The Story
Why it exists.
The beginning
Pamplemousse takes its name from the French word for grapefruit, with a nod to the pink variety, pamplemousse rose. For Dawn Spencer Hurwitz at DSH Perfumes, the naming is the concept: a study in the fruit as it actually exists, not as air fresheners have imagined it. Hurwitz builds each DSH fragrance like a visual sketch, selecting botanical pigments and arranging them with deliberate restraint. Pamplemousse is one of those sketches, citrus as an honest observation rather than an idealized impression.

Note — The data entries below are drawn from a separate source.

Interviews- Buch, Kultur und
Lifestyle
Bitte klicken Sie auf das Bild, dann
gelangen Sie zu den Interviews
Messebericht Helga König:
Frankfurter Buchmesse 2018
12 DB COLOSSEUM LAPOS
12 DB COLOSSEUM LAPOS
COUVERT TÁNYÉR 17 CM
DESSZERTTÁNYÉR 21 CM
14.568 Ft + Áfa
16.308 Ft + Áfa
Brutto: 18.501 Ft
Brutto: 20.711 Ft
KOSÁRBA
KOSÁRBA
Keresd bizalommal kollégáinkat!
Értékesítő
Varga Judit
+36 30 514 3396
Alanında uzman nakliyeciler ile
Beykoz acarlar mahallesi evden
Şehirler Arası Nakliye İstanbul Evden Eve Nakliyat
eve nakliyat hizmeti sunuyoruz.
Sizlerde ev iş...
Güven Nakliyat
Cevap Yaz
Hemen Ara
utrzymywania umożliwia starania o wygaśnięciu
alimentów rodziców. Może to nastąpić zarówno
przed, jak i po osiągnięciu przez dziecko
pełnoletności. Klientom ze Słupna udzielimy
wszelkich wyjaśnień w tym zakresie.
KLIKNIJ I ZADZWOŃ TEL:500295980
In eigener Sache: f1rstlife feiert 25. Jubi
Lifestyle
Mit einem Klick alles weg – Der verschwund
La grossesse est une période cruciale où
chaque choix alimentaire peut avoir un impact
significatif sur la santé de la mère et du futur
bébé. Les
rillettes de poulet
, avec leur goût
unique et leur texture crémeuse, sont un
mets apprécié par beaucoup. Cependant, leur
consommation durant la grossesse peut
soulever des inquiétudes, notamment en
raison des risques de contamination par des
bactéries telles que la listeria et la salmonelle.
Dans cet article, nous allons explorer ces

What sets this apart from the crowded grapefruit field is the green nuance and the floralcy in the heart. Most grapefruit fragrances lean into the fruit's tartness and leave it there, sharp and one-dimensional. Here, the bergamot and green mandarin orange open with genuine brightness, the heart introduces neroli's quiet blossom, and the base, green tea and Australian sandalwood, adds a dimension that keeps the whole thing from sharpening into something clinical. It's a more interesting composition than its straightforward name suggests.
The evolution
The opening arrives quickly: pink grapefruit and bergamot, bright and unapologetic. No softening, no preamble. Within minutes, Amalfi lemon and Italian neroli move into the heart, the tartness relaxes into something cleaner and more floral, like the fruit transitioning from skin to blossom. By the hour mark, green tea and Australian sandalwood take over the drydown. The shift is notable: the brightness doesn't disappear but it changes texture, warming slightly as the sandalwood grounds it. This phase lasts, depending on skin, the remaining hours of a workday. Close to the skin. Intimate. The green tea note has a way of lingering past what you'd expect, a faint leafy clarity that stays even as everything else settles.
Cultural impact
Pamplemousse enters a crowded citrus category with a specific point of view: honesty over appeal. Where most grapefruit fragrances optimize for likability, this one commits to the fruit's full character, including the bitter edges. Wearers describe it as the scent of someone who actually likes citrus rather than someone who tolerates it. It sits comfortably alongside the quieter end of the citrus spectrum, appealing to those who find mainstream grapefruit compositions too polished or too household.